Terminano dunque i divieti di circolazione e i ristoranti sono stati riaperti ieri, soprattutto per quanto riguarda Pechino, dove sono praticamente messi alle spalle le chiusure.

Gli analisti di ANZ Research prevedono in una nota che l’allentamento delle restrizioni di viaggio in Cina possa incrementare la domanda di petrolio nelle prossime settimane, mantenendo la pressione sui prezzi.

Le decisioni dell’Opec

Nessun allentamento ai prezzi era arrivato dalla decisione dell’Organizzazione dei Paesi Esportatori di petrolio e i suoi alleati (Opec+), la scorsa settimana riunitisi per decidere un aumento di produzione per i mesi di luglio e agosto di 648 mila barili al giorno, ovvero il 50% in più di quanto precedentemente pianificato.

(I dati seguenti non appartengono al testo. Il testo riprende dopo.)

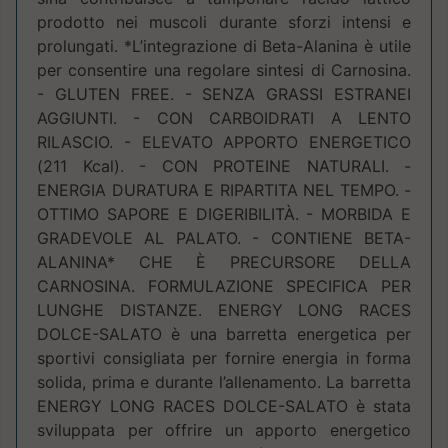
prodotto nei muscoli durante sforzi intensi e
prolungati. *L’integrazione di Beta-Alanina è utile
per consentire una regolare sintesi di Carnosina.
- GLUTEN FREE. - SENZA GRASSI ESTRANEI
AGGIUNTI. - CON CARBOIDRATI A LENTO
RILASCIO. - ELEVATO APPORTO ENERGETICO
(211 Kcal). - CON PROTEINE NATURALI. -
ENERGIA DURATURA E RIPARTITA NEL TEMPO. -
OTTIMO SAPORE E DIGERIBILITÀ. - MORBIDA E
GRADEVOLE AL PALATO. - CONTIENE BETA-
ALANINA* CHE È PRECURSORE DELLA
CARNOSINA. FORMULAZIONE SPECIFICA PER
LUNGHE DISTANZE. ENERGY LONG RACES
DOLCE-SALATO è una barretta energetica per
sportivi consigliata per fornire energia in forma
solida, prima e durante l’allenamento. La barretta
ENERGY LONG RACES DOLCE-SALATO è stata
sviluppata per offrire un apporto energetico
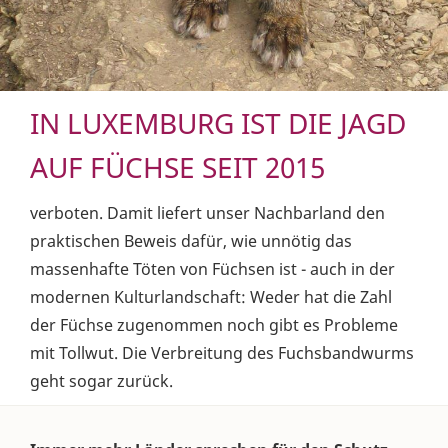
IN LUXEMBURG IST DIE JAGD
AUF FÜCHSE SEIT 2015
verboten. Damit liefert unser Nachbarland den
praktischen Beweis dafür, wie unnötig das
massenhafte Töten von Füchsen ist - auch in der
modernen Kulturlandschaft: Weder hat die Zahl
der Füchse zugenommen noch gibt es Probleme
mit Tollwut. Die Verbreitung des Fuchsbandwurms
geht sogar zurück.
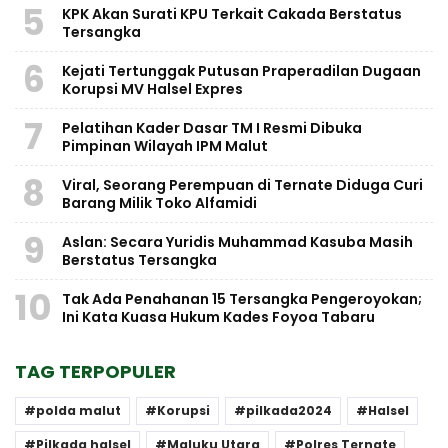
5
KPK Akan Surati KPU Terkait Cakada Berstatus
Tersangka
6
Kejati Tertunggak Putusan Praperadilan Dugaan
Korupsi MV Halsel Expres
7
Pelatihan Kader Dasar TM I Resmi Dibuka
Pimpinan Wilayah IPM Malut
8
Viral, Seorang Perempuan di Ternate Diduga Curi
Barang Milik Toko Alfamidi
9
Aslan: Secara Yuridis Muhammad Kasuba Masih
Berstatus Tersangka
10
Tak Ada Penahanan 15 Tersangka Pengeroyokan;
Ini Kata Kuasa Hukum Kades Foyoa Tabaru
TAG TERPOPULER
polda malut
Korupsi
pilkada2024
Halsel
Pilkada halsel
Maluku Utara
Polres Ternate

L’aumento è stato distribuito tra tutti i membri dell’Opec+ per controbilanciare la riduzione dell’output della Russia, colpita dalle sanzioni occidentali, mentre altri membri hanno poco spazio per aumentare la produzione.

“Sebbene i nuovi obiettivi mensili aumentati continuino ad essere guidati dai contributi proporzionali di tutti i partecipanti (inclusa la Russia), non è realistico aspettarsi un aumento vicino alla cifra principale”, ha dichiarato Stephen Innes, managing partner di SPI Asset Management, in una nota.